Когда сегодня я смотрю на сотни фотографий, сделанных в Корее, я ловлю себя на мысли, что они неплохо сделаны, но по большей части предсказуемо изображают классические «дзэнские» сюжеты: бамбук и сосны в снегу, монахи в полях, статуи Будды, отливающие красным в свете вечернего солнца. Важность возвращения к фотографии для меня заключалась не в качестве снимков, но в пробуждении эстетического чувства, которое дремало в течение многих лет, пока я был тибетским монахом. Теперь же я оказался в буддийской культуре, где высоко ценилась интеграция творческой энергии в практику Дхармы.
Под влиянием дзэна мой стиль письма стал более экспериментальным и ироничным.
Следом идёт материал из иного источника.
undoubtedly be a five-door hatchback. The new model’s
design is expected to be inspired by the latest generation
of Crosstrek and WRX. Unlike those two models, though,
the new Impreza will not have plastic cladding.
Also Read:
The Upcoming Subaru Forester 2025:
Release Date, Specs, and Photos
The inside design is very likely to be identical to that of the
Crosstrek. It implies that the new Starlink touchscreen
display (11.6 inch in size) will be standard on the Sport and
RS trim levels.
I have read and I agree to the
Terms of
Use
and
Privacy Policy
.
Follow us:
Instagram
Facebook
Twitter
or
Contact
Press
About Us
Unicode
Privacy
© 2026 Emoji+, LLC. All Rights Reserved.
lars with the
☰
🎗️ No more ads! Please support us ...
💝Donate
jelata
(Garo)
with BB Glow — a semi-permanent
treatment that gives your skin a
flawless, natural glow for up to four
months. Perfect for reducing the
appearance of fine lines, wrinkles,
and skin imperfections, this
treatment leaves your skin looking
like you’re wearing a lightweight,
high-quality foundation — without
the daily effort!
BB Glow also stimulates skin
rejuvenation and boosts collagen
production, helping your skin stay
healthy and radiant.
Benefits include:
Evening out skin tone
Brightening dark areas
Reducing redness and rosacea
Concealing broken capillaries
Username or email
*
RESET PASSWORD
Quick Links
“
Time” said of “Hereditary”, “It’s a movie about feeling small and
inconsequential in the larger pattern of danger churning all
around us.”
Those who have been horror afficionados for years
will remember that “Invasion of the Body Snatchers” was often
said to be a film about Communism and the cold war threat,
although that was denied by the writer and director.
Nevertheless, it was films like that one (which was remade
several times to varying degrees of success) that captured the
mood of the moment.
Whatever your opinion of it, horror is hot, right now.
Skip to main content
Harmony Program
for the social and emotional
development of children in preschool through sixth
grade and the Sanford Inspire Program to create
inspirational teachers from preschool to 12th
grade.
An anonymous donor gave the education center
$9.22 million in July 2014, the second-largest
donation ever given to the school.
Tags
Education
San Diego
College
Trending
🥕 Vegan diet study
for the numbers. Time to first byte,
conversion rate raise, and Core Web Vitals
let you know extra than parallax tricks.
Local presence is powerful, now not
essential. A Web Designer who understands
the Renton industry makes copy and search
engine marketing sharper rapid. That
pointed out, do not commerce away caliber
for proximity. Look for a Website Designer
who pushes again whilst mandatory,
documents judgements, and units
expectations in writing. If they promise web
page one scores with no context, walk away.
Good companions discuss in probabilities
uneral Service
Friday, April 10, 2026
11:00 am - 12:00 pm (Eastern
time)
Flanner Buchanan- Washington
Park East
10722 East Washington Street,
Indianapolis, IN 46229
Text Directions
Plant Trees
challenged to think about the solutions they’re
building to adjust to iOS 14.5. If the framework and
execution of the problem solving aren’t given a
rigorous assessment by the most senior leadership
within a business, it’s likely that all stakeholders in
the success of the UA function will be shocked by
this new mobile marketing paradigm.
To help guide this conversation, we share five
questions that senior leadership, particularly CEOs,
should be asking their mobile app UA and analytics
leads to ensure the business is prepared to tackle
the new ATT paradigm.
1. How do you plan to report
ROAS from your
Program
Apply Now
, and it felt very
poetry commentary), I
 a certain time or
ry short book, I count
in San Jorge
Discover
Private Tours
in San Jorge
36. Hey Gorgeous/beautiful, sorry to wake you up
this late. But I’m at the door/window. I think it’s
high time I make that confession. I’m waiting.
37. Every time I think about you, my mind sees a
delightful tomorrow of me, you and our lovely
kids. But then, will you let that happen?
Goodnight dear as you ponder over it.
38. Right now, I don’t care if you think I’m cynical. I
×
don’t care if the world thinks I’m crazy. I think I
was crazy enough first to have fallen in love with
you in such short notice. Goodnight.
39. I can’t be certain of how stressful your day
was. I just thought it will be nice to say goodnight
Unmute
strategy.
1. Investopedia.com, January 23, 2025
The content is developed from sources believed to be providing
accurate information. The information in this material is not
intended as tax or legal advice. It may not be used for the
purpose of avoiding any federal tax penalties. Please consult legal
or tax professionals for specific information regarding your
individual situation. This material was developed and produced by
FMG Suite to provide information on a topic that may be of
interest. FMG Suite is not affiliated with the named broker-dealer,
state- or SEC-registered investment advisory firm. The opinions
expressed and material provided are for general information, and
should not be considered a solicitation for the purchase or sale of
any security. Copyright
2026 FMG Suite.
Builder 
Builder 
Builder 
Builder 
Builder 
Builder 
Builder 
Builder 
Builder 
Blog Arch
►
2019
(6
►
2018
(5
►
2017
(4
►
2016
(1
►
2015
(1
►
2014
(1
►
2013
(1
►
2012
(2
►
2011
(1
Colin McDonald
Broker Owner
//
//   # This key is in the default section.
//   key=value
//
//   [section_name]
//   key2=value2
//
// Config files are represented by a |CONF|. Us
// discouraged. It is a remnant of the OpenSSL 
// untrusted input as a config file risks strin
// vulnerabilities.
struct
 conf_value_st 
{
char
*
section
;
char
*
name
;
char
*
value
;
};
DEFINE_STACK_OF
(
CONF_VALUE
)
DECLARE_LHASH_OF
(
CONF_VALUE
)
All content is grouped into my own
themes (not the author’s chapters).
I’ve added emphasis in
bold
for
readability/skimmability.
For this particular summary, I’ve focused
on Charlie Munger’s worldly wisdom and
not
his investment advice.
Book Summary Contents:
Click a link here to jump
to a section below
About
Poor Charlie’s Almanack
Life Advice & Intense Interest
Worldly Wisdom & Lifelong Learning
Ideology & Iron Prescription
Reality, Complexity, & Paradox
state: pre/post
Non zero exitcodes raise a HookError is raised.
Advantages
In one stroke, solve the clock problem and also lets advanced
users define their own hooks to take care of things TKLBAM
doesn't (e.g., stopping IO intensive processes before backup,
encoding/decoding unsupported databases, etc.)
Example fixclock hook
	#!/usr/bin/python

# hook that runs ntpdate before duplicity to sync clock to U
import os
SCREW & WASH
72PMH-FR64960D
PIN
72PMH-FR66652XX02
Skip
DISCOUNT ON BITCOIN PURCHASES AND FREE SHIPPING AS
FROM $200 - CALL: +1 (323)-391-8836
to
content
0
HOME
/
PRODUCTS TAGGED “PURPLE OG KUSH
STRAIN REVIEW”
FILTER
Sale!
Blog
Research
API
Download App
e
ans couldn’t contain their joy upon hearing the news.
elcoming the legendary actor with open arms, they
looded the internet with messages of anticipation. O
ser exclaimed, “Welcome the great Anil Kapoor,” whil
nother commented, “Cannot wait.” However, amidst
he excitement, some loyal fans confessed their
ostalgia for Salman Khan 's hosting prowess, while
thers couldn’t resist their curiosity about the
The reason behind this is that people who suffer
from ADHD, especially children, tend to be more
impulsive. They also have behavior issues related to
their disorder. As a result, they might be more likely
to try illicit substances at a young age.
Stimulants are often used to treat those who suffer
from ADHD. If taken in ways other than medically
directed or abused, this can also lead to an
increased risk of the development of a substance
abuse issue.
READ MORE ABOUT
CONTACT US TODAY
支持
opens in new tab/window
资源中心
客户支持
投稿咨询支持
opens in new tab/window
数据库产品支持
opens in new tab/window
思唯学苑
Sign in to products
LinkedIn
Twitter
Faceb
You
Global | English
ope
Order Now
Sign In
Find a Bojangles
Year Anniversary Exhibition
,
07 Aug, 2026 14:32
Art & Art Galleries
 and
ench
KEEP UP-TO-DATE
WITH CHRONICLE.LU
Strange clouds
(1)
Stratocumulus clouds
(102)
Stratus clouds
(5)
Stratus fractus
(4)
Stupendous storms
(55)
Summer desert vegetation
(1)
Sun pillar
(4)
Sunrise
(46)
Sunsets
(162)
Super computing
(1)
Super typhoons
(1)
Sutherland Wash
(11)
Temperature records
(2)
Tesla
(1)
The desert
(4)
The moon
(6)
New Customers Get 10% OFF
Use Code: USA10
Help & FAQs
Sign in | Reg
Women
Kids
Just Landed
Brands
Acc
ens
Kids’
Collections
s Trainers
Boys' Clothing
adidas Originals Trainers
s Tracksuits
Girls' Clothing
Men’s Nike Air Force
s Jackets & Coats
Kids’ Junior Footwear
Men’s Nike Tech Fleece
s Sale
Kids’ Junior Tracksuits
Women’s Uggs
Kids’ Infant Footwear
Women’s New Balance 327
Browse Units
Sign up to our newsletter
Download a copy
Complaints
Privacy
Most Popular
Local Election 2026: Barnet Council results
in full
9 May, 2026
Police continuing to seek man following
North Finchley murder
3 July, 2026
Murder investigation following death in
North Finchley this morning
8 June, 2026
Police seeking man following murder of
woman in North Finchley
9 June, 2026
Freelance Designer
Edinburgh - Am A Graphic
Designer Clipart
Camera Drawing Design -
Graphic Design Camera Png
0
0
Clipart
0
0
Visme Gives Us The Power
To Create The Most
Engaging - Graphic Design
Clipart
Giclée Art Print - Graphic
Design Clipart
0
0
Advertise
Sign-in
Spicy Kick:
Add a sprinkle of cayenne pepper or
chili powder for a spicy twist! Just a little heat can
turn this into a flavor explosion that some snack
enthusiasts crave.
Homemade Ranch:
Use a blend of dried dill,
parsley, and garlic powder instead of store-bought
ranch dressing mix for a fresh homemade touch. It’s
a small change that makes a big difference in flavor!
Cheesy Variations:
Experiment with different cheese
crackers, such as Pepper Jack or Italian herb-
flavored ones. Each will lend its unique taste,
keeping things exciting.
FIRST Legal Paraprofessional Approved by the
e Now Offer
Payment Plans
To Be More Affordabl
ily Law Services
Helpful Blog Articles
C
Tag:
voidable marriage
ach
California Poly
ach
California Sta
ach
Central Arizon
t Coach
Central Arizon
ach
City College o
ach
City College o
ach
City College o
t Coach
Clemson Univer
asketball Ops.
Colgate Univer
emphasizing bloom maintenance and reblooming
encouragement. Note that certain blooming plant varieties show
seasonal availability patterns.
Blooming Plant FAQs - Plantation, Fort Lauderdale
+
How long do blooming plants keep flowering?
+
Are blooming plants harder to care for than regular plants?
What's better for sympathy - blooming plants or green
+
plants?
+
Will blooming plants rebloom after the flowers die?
В отрывках, написанных в монастыре, которые были в конечном счете опубликованы под названием Верить, чтобы сомневаться, вместо тщательно выстроенного линейного изложения, я обращался к различным темам иносказательным, импрессионистским языком, переплетая анекдоты из своей жизни с анализом текстов, многочисленные цитаты с вымышленными диалогами, дзэнские рассказы с журнальными заметками. Отдавая предпочтение сомнению, а не вере, удивлению, а не уверенности, и вопросам, а не ответам, практика дзэна поощряла свободу моего воображения.